*** Opening of Records for this exercise ***

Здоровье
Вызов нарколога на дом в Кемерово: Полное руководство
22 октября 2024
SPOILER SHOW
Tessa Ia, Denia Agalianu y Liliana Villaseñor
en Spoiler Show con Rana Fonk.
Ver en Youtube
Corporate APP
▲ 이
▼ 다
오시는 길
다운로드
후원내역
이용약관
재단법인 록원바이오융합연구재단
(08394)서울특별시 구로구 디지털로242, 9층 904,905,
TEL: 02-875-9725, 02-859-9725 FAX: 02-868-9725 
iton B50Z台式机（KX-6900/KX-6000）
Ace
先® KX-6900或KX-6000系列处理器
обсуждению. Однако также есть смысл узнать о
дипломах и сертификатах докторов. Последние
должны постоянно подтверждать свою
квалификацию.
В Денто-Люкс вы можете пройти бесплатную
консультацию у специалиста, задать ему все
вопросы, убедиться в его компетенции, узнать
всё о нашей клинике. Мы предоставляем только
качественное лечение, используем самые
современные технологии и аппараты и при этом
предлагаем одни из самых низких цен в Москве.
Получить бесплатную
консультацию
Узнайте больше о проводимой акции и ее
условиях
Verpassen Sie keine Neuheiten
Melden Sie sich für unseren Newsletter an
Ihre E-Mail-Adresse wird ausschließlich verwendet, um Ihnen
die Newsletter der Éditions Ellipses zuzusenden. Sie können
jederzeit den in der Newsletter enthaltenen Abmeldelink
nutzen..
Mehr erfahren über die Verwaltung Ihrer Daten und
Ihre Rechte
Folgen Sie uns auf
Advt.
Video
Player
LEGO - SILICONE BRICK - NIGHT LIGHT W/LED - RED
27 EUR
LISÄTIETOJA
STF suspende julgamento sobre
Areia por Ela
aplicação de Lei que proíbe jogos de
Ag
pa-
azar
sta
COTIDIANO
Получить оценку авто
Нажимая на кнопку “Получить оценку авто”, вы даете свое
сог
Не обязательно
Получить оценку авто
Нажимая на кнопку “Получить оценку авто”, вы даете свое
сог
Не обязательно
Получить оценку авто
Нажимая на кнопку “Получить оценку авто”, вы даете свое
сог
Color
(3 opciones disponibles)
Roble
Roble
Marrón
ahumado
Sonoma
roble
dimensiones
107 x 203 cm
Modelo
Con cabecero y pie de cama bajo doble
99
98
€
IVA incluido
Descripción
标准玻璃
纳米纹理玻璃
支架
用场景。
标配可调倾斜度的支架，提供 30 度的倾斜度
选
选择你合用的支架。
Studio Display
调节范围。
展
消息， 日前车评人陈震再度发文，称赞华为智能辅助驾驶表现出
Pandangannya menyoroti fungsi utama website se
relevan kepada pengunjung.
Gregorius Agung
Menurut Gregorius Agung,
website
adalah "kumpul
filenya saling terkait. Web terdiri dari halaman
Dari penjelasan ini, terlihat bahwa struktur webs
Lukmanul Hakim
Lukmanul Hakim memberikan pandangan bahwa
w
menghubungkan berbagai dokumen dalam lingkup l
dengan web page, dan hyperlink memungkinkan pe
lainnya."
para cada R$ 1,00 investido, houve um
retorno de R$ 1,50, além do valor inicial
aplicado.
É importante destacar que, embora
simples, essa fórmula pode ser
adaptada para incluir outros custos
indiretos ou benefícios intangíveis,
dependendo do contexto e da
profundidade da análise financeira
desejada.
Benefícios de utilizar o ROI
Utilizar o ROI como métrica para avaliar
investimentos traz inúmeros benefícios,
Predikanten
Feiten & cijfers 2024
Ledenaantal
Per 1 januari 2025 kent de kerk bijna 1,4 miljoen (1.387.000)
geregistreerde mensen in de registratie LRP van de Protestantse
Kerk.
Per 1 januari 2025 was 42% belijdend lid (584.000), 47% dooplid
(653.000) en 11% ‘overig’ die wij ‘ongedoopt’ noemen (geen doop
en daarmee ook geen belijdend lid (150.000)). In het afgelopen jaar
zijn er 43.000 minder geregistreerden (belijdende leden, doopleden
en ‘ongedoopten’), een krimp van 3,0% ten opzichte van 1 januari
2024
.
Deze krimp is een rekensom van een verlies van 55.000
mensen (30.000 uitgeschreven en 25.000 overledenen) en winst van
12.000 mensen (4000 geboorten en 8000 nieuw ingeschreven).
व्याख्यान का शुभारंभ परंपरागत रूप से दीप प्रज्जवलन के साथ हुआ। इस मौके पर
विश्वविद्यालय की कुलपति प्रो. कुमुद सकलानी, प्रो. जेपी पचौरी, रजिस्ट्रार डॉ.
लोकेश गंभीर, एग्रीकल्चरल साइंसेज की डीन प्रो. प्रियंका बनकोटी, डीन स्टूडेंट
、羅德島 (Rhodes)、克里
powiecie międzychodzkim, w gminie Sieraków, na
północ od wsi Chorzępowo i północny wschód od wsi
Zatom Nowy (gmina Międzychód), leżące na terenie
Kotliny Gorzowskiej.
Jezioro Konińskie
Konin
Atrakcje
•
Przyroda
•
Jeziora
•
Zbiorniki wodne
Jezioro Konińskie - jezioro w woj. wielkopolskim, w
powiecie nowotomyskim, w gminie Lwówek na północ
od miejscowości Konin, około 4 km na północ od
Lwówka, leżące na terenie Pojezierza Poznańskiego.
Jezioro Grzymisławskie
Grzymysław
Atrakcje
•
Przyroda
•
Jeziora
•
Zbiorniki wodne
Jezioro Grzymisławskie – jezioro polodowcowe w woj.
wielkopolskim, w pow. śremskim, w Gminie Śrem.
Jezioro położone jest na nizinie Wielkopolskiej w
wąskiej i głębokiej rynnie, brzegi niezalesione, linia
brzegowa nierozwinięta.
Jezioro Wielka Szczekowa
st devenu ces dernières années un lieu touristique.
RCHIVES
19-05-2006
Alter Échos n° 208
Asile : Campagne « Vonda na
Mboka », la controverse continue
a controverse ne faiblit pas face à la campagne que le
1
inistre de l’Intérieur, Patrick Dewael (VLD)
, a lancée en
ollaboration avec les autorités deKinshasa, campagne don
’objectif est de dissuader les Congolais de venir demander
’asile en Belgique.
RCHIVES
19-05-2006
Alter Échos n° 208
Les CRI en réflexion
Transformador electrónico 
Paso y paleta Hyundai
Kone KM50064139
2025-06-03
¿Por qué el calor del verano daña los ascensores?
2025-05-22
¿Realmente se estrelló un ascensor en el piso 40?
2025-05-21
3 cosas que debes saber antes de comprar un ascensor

*** Close of Records for this exercise ***

■ Task brief ■
Retype the whole listing without changing anything.

■ Exercise solution ■
Здоровье
Вызов нарколога на дом в Кемерово: Полное руководство
22 октября 2024
SPOILER SHOW
Tessa Ia, Denia Agalianu y Liliana Villaseñor
en Spoiler Show con Rana Fonk.
Ver en Youtube
Corporate APP
▲ 이
▼ 다
오시는 길
다운로드
후원내역
이용약관
재단법인 록원바이오융합연구재단
(08394)서울특별시 구로구 디지털로242, 9층 904,905,
TEL: 02-875-9725, 02-859-9725 FAX: 02-868-9725 
iton B50Z台式机（KX-6900/KX-6000）
Ace
先® KX-6900或KX-6000系列处理器
обсуждению. Однако также есть смысл узнать о
дипломах и сертификатах докторов. Последние
должны постоянно подтверждать свою
квалификацию.
В Денто-Люкс вы можете пройти бесплатную
консультацию у специалиста, задать ему все
вопросы, убедиться в его компетенции, узнать
всё о нашей клинике. Мы предоставляем только
качественное лечение, используем самые
современные технологии и аппараты и при этом
предлагаем одни из самых низких цен в Москве.
Получить бесплатную
консультацию
Узнайте больше о проводимой акции и ее
условиях
Verpassen Sie keine Neuheiten
Melden Sie sich für unseren Newsletter an
Ihre E-Mail-Adresse wird ausschließlich verwendet, um Ihnen
die Newsletter der Éditions Ellipses zuzusenden. Sie können
jederzeit den in der Newsletter enthaltenen Abmeldelink
nutzen..
Mehr erfahren über die Verwaltung Ihrer Daten und
Ihre Rechte
Folgen Sie uns auf
Advt.
Video
Player
LEGO - SILICONE BRICK - NIGHT LIGHT W/LED - RED
27 EUR
LISÄTIETOJA
STF suspende julgamento sobre
Areia por Ela
aplicação de Lei que proíbe jogos de
Ag
pa-
azar
sta
COTIDIANO
Получить оценку авто
Нажимая на кнопку “Получить оценку авто”, вы даете свое
сог
Не обязательно
Получить оценку авто
Нажимая на кнопку “Получить оценку авто”, вы даете свое
сог
Не обязательно
Получить оценку авто
Нажимая на кнопку “Получить оценку авто”, вы даете свое
сог
Color
(3 opciones disponibles)
Roble
Roble
Marrón
ahumado
Sonoma
roble
dimensiones
107 x 203 cm
Modelo
Con cabecero y pie de cama bajo doble
99
98
€
IVA incluido
Descripción
标准玻璃
纳米纹理玻璃
支架
用场景。
标配可调倾斜度的支架，提供 30 度的倾斜度
选
选择你合用的支架。
Studio Display
调节范围。
展
消息， 日前车评人陈震再度发文，称赞华为智能辅助驾驶表现出
Pandangannya menyoroti fungsi utama website se
relevan kepada pengunjung.
Gregorius Agung
Menurut Gregorius Agung,
website
adalah "kumpul
filenya saling terkait. Web terdiri dari halaman
Dari penjelasan ini, terlihat bahwa struktur webs
Lukmanul Hakim
Lukmanul Hakim memberikan pandangan bahwa
w
menghubungkan berbagai dokumen dalam lingkup l
dengan web page, dan hyperlink memungkinkan pe
lainnya."
para cada R$ 1,00 investido, houve um
retorno de R$ 1,50, além do valor inicial
aplicado.
É importante destacar que, embora
simples, essa fórmula pode ser
adaptada para incluir outros custos
indiretos ou benefícios intangíveis,
dependendo do contexto e da
profundidade da análise financeira
desejada.
Benefícios de utilizar o ROI
Utilizar o ROI como métrica para avaliar
investimentos traz inúmeros benefícios,
Predikanten
Feiten & cijfers 2024
Ledenaantal
Per 1 januari 2025 kent de kerk bijna 1,4 miljoen (1.387.000)
geregistreerde mensen in de registratie LRP van de Protestantse
Kerk.
Per 1 januari 2025 was 42% belijdend lid (584.000), 47% dooplid
(653.000) en 11% ‘overig’ die wij ‘ongedoopt’ noemen (geen doop
en daarmee ook geen belijdend lid (150.000)). In het afgelopen jaar
zijn er 43.000 minder geregistreerden (belijdende leden, doopleden
en ‘ongedoopten’), een krimp van 3,0% ten opzichte van 1 januari
2024
.
Deze krimp is een rekensom van een verlies van 55.000
mensen (30.000 uitgeschreven en 25.000 overledenen) en winst van
12.000 mensen (4000 geboorten en 8000 nieuw ingeschreven).
व्याख्यान का शुभारंभ परंपरागत रूप से दीप प्रज्जवलन के साथ हुआ। इस मौके पर
विश्वविद्यालय की कुलपति प्रो. कुमुद सकलानी, प्रो. जेपी पचौरी, रजिस्ट्रार डॉ.
लोकेश गंभीर, एग्रीकल्चरल साइंसेज की डीन प्रो. प्रियंका बनकोटी, डीन स्टूडेंट
、羅德島 (Rhodes)、克里
powiecie międzychodzkim, w gminie Sieraków, na
północ od wsi Chorzępowo i północny wschód od wsi
Zatom Nowy (gmina Międzychód), leżące na terenie
Kotliny Gorzowskiej.
Jezioro Konińskie
Konin
Atrakcje
•
Przyroda
•
Jeziora
•
Zbiorniki wodne
Jezioro Konińskie - jezioro w woj. wielkopolskim, w
powiecie nowotomyskim, w gminie Lwówek na północ
od miejscowości Konin, około 4 km na północ od
Lwówka, leżące na terenie Pojezierza Poznańskiego.
Jezioro Grzymisławskie
Grzymysław
Atrakcje
•
Przyroda
•
Jeziora
•
Zbiorniki wodne
Jezioro Grzymisławskie – jezioro polodowcowe w woj.
wielkopolskim, w pow. śremskim, w Gminie Śrem.
Jezioro położone jest na nizinie Wielkopolskiej w
wąskiej i głębokiej rynnie, brzegi niezalesione, linia
brzegowa nierozwinięta.
Jezioro Wielka Szczekowa
st devenu ces dernières années un lieu touristique.
RCHIVES
19-05-2006
Alter Échos n° 208
Asile : Campagne « Vonda na
Mboka », la controverse continue
a controverse ne faiblit pas face à la campagne que le
1
inistre de l’Intérieur, Patrick Dewael (VLD)
, a lancée en
ollaboration avec les autorités deKinshasa, campagne don
’objectif est de dissuader les Congolais de venir demander
’asile en Belgique.
RCHIVES
19-05-2006
Alter Échos n° 208
Les CRI en réflexion
Transformador electrónico 
Paso y paleta Hyundai
Kone KM50064139
2025-06-03
¿Por qué el calor del verano daña los ascensores?
2025-05-22
¿Realmente se estrelló un ascensor en el piso 40?
2025-05-21
3 cosas que debes saber antes de comprar un ascensor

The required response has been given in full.